The Hangzhou-based company, which has been unhappy with its New York valuation, decided not to include smaller units such as its supply chain management and cloud businesses in the Hong Kong listing as seeking a valuation for just the two delivery units would be more straightforward, one of the sources said
The two units brought in nearly $4 billion in revenue last year, around 80% of the company's overall revenue.
The move also comes amid escalating geo-political tensions between the United States and China and tightening scrutiny of U.S.-listed Chinese firms. Those uncertainties have prompted a number of Chinese companies to seek a second listing in Hong Kong.

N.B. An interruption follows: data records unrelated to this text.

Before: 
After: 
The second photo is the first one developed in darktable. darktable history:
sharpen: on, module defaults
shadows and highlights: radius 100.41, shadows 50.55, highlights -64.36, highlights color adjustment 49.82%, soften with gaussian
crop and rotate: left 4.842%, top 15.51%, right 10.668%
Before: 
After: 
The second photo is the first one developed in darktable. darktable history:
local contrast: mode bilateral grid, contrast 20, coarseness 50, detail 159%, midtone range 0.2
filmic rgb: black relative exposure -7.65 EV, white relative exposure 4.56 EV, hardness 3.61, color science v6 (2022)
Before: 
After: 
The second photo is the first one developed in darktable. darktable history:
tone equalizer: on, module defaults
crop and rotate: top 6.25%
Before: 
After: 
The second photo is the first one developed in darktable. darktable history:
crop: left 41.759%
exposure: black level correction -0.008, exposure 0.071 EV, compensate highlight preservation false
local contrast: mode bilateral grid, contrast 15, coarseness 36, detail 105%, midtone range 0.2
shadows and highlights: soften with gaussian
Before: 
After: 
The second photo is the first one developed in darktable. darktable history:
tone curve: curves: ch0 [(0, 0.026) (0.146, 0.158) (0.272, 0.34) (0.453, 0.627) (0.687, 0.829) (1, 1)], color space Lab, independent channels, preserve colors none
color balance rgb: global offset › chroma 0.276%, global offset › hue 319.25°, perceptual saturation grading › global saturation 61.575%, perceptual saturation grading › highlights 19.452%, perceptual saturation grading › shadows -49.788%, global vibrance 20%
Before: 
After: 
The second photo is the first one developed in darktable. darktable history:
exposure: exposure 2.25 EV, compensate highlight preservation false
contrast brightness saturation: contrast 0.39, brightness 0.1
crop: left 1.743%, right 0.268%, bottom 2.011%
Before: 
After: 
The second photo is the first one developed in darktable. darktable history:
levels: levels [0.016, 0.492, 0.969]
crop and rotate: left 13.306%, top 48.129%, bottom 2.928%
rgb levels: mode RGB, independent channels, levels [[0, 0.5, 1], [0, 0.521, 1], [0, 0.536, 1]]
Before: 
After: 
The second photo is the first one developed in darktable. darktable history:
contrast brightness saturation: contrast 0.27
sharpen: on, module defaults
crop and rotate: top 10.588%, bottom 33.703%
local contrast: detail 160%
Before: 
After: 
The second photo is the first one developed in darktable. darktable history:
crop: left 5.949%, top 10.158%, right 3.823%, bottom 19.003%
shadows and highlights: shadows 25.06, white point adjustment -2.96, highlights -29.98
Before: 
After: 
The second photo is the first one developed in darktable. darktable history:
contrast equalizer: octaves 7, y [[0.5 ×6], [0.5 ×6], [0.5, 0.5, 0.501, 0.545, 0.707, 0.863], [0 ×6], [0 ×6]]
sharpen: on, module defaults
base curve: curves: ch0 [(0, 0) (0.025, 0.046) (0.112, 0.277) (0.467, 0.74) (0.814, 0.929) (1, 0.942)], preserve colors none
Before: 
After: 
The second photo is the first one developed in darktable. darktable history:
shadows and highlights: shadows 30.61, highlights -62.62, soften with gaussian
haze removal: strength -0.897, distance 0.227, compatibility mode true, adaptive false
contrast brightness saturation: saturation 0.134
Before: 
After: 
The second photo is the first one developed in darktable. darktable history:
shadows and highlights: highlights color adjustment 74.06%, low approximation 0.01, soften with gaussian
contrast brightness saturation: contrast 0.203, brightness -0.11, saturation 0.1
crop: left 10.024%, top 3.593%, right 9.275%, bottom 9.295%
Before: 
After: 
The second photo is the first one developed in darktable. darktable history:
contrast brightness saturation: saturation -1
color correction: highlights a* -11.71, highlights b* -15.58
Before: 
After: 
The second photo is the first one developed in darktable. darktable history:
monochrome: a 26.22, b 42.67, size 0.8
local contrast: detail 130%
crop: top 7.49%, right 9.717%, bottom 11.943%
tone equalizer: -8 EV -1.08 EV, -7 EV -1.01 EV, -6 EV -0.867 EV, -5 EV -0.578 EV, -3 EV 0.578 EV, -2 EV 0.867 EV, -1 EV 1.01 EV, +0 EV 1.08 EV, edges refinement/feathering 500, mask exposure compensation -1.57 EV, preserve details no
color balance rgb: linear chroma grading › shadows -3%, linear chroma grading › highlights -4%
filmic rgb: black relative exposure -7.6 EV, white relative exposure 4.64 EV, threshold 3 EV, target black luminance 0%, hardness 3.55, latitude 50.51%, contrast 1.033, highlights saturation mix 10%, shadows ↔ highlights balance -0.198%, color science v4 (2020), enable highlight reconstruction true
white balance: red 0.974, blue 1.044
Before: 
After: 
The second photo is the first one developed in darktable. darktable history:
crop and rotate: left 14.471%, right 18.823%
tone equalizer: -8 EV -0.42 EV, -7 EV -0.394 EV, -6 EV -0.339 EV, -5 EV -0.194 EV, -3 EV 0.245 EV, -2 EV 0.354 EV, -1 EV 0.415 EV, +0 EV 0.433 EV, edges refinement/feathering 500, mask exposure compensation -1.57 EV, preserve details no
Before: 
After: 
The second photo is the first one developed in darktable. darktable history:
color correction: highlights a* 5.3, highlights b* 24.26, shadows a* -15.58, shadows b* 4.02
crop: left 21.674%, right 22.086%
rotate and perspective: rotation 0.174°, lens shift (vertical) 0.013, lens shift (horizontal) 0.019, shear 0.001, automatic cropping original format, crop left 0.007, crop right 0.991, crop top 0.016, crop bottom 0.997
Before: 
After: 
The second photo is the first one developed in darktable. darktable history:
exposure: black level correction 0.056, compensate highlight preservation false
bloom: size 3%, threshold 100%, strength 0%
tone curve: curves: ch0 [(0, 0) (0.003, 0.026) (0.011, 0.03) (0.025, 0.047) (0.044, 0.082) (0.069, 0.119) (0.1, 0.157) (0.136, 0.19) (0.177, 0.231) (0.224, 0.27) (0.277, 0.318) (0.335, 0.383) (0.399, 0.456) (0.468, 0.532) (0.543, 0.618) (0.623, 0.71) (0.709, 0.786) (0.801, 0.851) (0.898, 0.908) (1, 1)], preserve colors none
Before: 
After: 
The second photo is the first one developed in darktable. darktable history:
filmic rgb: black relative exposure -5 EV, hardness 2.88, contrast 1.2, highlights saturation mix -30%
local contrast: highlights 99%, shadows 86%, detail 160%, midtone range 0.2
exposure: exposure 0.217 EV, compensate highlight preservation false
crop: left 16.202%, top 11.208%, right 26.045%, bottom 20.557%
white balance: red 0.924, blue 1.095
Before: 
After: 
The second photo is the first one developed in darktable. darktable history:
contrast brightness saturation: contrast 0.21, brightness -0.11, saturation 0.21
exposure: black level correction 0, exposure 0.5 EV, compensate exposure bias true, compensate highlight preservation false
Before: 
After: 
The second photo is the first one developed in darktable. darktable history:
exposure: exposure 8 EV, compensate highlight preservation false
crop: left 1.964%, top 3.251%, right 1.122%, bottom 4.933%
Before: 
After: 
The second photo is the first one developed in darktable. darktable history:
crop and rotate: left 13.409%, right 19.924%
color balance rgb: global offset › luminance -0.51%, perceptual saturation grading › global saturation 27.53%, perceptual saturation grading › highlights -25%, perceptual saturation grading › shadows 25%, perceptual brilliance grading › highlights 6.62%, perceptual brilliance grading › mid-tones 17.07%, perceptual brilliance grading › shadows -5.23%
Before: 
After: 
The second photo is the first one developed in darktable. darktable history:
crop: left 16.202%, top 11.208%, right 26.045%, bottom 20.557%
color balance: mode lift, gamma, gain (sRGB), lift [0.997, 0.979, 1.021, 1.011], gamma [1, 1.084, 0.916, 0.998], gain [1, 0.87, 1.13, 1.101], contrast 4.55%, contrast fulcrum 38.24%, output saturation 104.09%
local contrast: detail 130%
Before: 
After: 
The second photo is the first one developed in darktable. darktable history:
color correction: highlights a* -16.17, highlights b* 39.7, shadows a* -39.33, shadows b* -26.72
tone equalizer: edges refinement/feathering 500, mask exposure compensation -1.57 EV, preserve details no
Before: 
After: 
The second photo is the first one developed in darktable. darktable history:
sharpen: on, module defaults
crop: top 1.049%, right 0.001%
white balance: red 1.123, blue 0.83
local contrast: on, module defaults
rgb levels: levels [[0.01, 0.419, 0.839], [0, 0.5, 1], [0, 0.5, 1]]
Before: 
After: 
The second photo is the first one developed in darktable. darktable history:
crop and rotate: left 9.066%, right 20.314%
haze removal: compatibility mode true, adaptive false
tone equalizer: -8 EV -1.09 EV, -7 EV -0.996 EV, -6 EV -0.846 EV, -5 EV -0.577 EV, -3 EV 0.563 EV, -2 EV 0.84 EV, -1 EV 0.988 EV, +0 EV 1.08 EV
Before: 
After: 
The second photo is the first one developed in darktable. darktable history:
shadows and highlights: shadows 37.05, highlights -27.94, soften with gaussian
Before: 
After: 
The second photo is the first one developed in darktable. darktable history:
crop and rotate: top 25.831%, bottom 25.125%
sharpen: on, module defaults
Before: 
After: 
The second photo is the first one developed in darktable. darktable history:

Best has tapped Credit Suisse and JPMorgan to lead the listing process, said the sources. One source said the float could take place as soon as this year.
Best and the banks declined to comment.
Alibaba Group Holding Ltd, Best's biggest shareholder, has endorsed the listing plan and would also consider investing in the float, said one of the people.
The e-commerce giant, which in June increased its stake in Best to 33% via a $150 million convertible bond, also declined to comment.
Alibaba's interest in the float would mark another effort to gain more say in the world's biggest logistics market which is rapidly growing but remains highly fragmented.
Alibaba also has stakes in four other Chinese couriers - STO Express Co Ltd, YTO Express Group Co Ltd, ZTO Express (Cayman) Inc and Yunda Holding Co Ltd.
Best, led by founder and CEO Johnny Chou, a former Google executive, posted a 20.5% drop in first-quarter revenue from a year earlier and a net loss of 751 million yuan ($108 million), hit hard by the fallout from the COVID-19 pandemic.
Goldman Sachs is also an investor in Best, according to the Chinese company's 2019 annual report.
Best's shares have fallen 18% so far this year. In contrast, the S&P/BNY Mellon China Select ADR Index, which tracks Chinese firms listed in New York, has gained 16% over the same period.